DOCUMENT SECTION:

For us Western Europeans, the Christian religion has expressed this ancient, and, as I consider, obvious dichotomy in terms of breath-taking simplicity and sublimity. It was not the first word on the subject, nor will it be the last; but it is still our word. I accept it. I believe, as is written in the New Testament, that if we would save our lives we must lose them, that we cannot live by bread alone; that we must die in the flesh to be reborn in the spirit, and that the flesh lusts contrary to the spirit and the spirit contrary to the flesh; that God cannot see a sparrow fall to the ground without concern, and has counted the hairs of each head, so that all that lives deserves our respect and reverence, and no one man can conceivably be more important, of greater significance, or in any way more deserving of consideration than any other. God is our father, we are his children, and so one family, brothers and sisters together.
It is true that these basic propositions of Christianity have got cluttered up with dogma of various kinds which I find often incomprehensible, irrelevant and even repugnant. All the same, I should be proud and happy to be able to call myself a Christian; to dare to measure myself against that sublimely high standard of human values and human behaviour. In this I take comfort from another saying of Pascal, thrown out like a lifeline to all sceptical minds throughout the ages—that whoever looks for God has found him.
At its most obscurantist and debased, the Christian position still seems to me preferable to any scientific-materialist one, however cogent and enlightened. The evangelist with his lurid tract, calling upon me to repent for the Day of Judgment is at hand, is a burning and shining light compared with the eugenist who claims the right to decide in his broiler-house mind which lives should be protracted and which must be put out; or with the colporteurs of sterility who so complacently and self-righteously display their assortment of contraceptives to the so called 'backward' peoples of the world as our civilisation's noblest achievement and most precious gift.
The absurdities of the kingdom of heaven, as conceived in the minds of simple believers, are obvious enough—pearly gates, angelic choirs, golden crowns and shining raiment. But what are we to think of the sheer imbecility of the kingdom of heaven on earth, as envisaged and recommended by the most authoritative and powerful voices of our time? Wealth increasing for evermore, and its beneficiaries, rich in hire-purchase, stupefied with the tclly and with sex, comprehensively educated, told by Professor Hoyle how the world began and by Bertrand Russell how it will end; venturing forth on the broad highways, three lanes a side, with lay-bye to rest in and birth pills to keep them intacta, if not virgo,blood spattering the tarmac as an extra thrill; heaven Iying about them in the supermarket, the rainbow ending in the nearest bingo hall, leisure burgeoning out in multitudinous shining aerials rising like dreaming spires into the sky; happiness in as many colours as there are pills—green and yellow and blue and red and shining white; many mansions, mansions of light and chromium, climbing ever upwards. This kingdom, surely, can only be for posterity an unending source of wry derision—always assuming there is to be any posterity. The backdrop, after all, is the mushroom cloud; as the Gadarene herd frisk and frolic they draw ever nearer to the cliff's precipitous edge.

SUPPLIED ENTRIES:
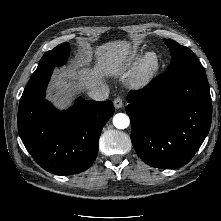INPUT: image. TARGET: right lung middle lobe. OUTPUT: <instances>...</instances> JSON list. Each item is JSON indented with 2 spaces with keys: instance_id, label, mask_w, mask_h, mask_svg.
Masks as SVG:
<instances>
[{
  "instance_id": "1",
  "label": "right lung middle lobe",
  "mask_w": 221,
  "mask_h": 221,
  "mask_svg": "<svg viewBox=\"0 0 221 221\" xmlns=\"http://www.w3.org/2000/svg\"><path fill=\"white\" fill-rule=\"evenodd\" d=\"M69 52L70 49L68 43H62L54 49L46 52L41 58L35 72L63 65L69 57Z\"/></svg>"
}]
</instances>
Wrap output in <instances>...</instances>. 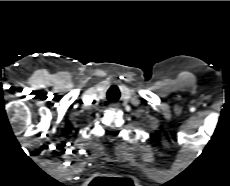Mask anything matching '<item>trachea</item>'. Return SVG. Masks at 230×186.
Listing matches in <instances>:
<instances>
[{
	"instance_id": "3493384b",
	"label": "trachea",
	"mask_w": 230,
	"mask_h": 186,
	"mask_svg": "<svg viewBox=\"0 0 230 186\" xmlns=\"http://www.w3.org/2000/svg\"><path fill=\"white\" fill-rule=\"evenodd\" d=\"M119 97V92L117 86L113 85L109 88L107 92V99L109 101H117Z\"/></svg>"
}]
</instances>
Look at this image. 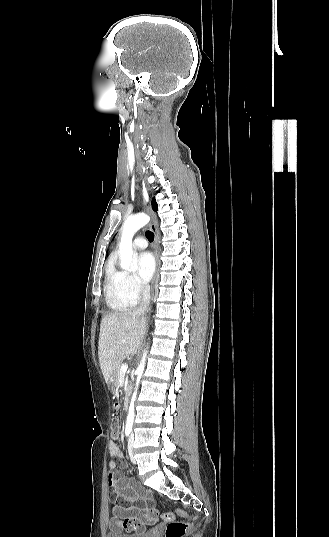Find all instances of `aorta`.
<instances>
[{"label":"aorta","instance_id":"1","mask_svg":"<svg viewBox=\"0 0 329 537\" xmlns=\"http://www.w3.org/2000/svg\"><path fill=\"white\" fill-rule=\"evenodd\" d=\"M150 218L144 214L139 213L136 215H133L125 221L122 229V235L121 240L119 244V255H120V266L125 271H133L136 268V261L133 258V250H132V239L134 234L144 227L146 224H148ZM146 357H147V351H144L143 356L141 358L140 364L138 365V368L136 370L137 378H136V385L135 390L133 392L129 411L127 415L126 425L129 427L133 426L134 422V416H135V400L137 397V390L138 386L140 384L141 377L144 372L145 364H146Z\"/></svg>","mask_w":329,"mask_h":537}]
</instances>
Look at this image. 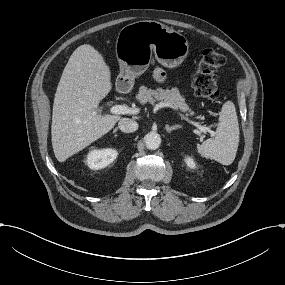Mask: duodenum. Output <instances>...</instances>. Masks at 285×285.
I'll return each instance as SVG.
<instances>
[{
  "mask_svg": "<svg viewBox=\"0 0 285 285\" xmlns=\"http://www.w3.org/2000/svg\"><path fill=\"white\" fill-rule=\"evenodd\" d=\"M116 93L121 98H127L131 95L134 86L128 77H121L115 84Z\"/></svg>",
  "mask_w": 285,
  "mask_h": 285,
  "instance_id": "1",
  "label": "duodenum"
}]
</instances>
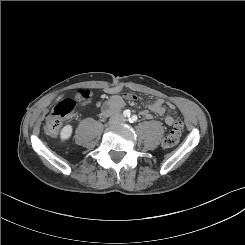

GOAL:
Return, word for word, the part of the essay on the Christian religion that opens with the words containing "At its most" and closes with "most precious gift.".

FULL SOLUTION:
At its most obscurantist and debased, the Christian position still seems to me preferable to any scientific-materialist one, however cogent and enlightened. The evangelist with his lurid tract, calling upon me to repent for the Day of Judgment is at hand, is a burning and shining light compared with the eugenist who claims the right to decide in his broiler-house mind which lives should be protracted and which must be put out; or with the colporteurs of sterility who so complacently and self-righteously display their assortment of contraceptives to the so called 'backward' peoples of the world as our civilisation's noblest achievement and most precious gift.